▸ **INPUT DATA**:
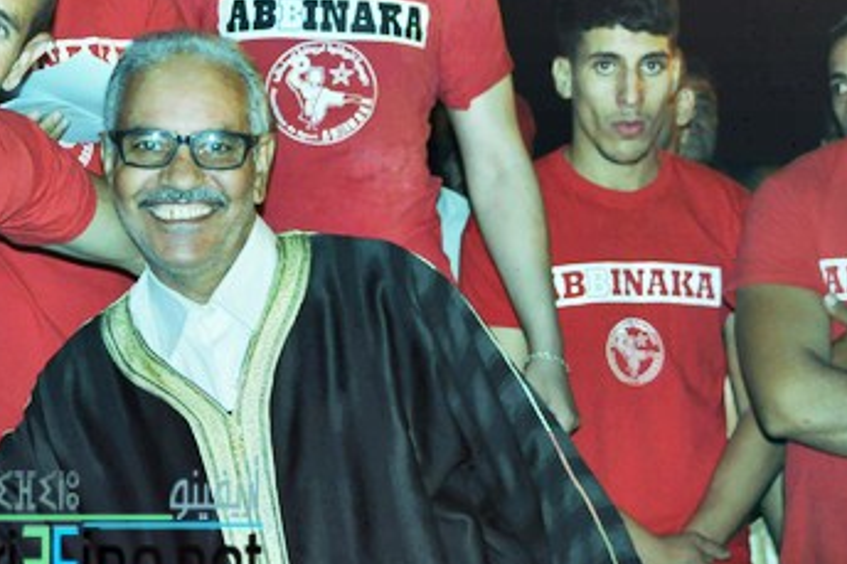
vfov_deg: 12.9
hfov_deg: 19.0
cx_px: 106
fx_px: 2493
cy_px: 142
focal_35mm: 106
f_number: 4.8
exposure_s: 1/60
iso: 800
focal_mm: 38
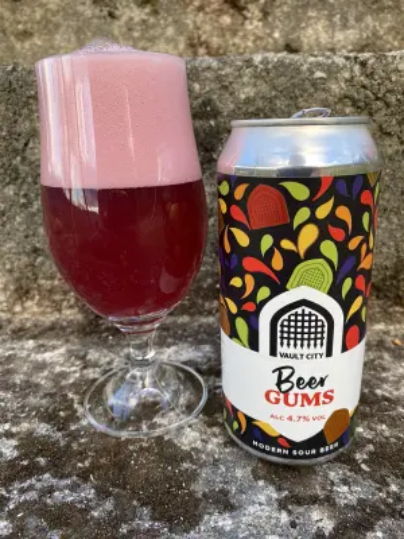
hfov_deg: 53.1
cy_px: 270
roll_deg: +0.9
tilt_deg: -16.8
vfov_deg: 67.3
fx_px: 405
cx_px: 202
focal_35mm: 26
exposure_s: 1/122
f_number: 1.8
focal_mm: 4.25
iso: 40
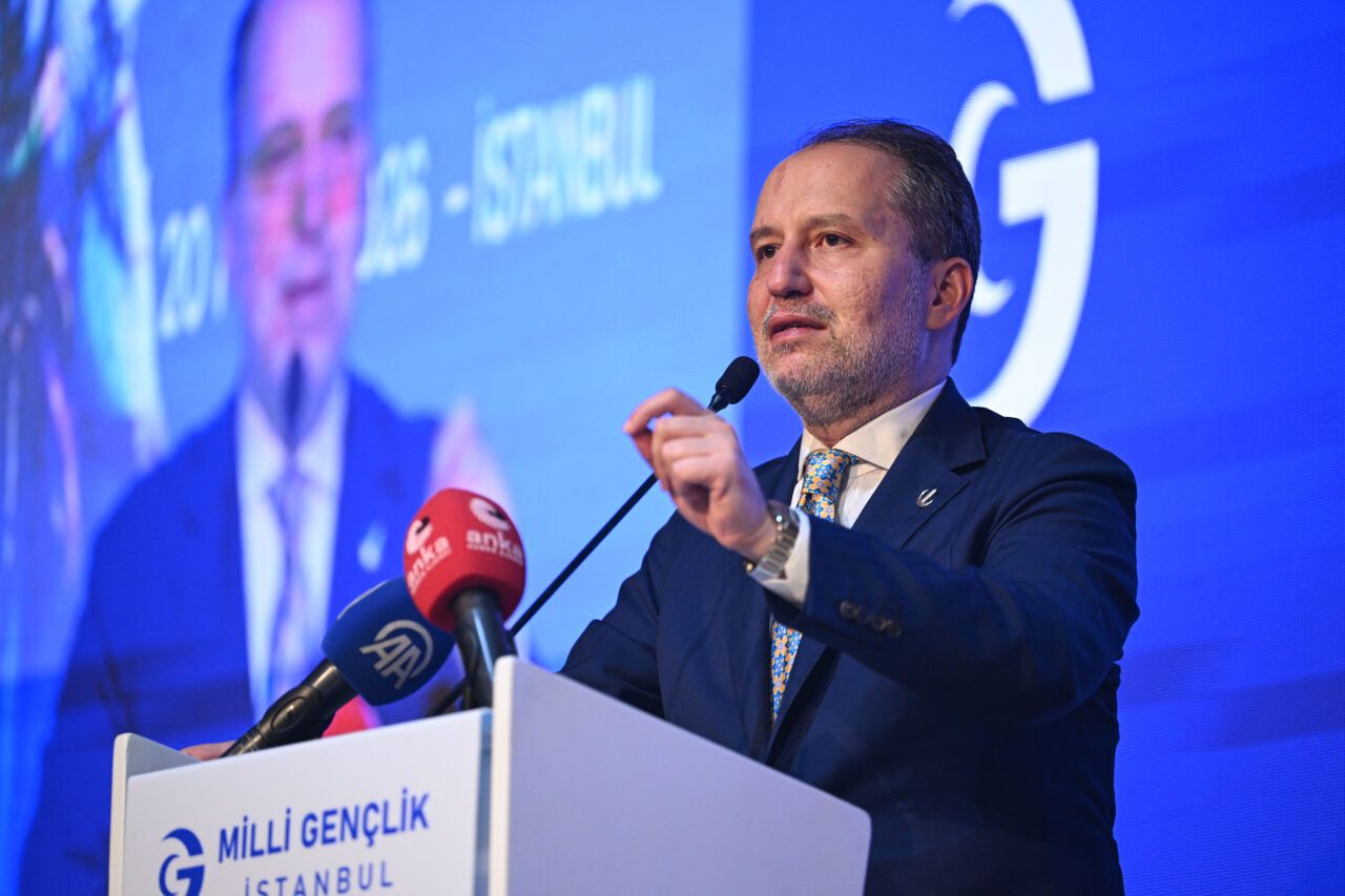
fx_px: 7471
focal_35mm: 200
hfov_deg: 10.3
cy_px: 448
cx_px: 672
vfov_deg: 6.9
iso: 2000
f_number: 2.8
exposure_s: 1/250
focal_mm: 200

▸ **YOUR OBJECTIVE**:
Could you reproduce the records above exactly, leaving out every picture?

▸ **TASK RESPONSE**:
vfov_deg: 12.9
hfov_deg: 19.0
cx_px: 106
fx_px: 2493
cy_px: 142
focal_35mm: 106
f_number: 4.8
exposure_s: 1/60
iso: 800
focal_mm: 38
hfov_deg: 53.1
cy_px: 270
roll_deg: +0.9
tilt_deg: -16.8
vfov_deg: 67.3
fx_px: 405
cx_px: 202
focal_35mm: 26
exposure_s: 1/122
f_number: 1.8
focal_mm: 4.25
iso: 40
fx_px: 7471
focal_35mm: 200
hfov_deg: 10.3
cy_px: 448
cx_px: 672
vfov_deg: 6.9
iso: 2000
f_number: 2.8
exposure_s: 1/250
focal_mm: 200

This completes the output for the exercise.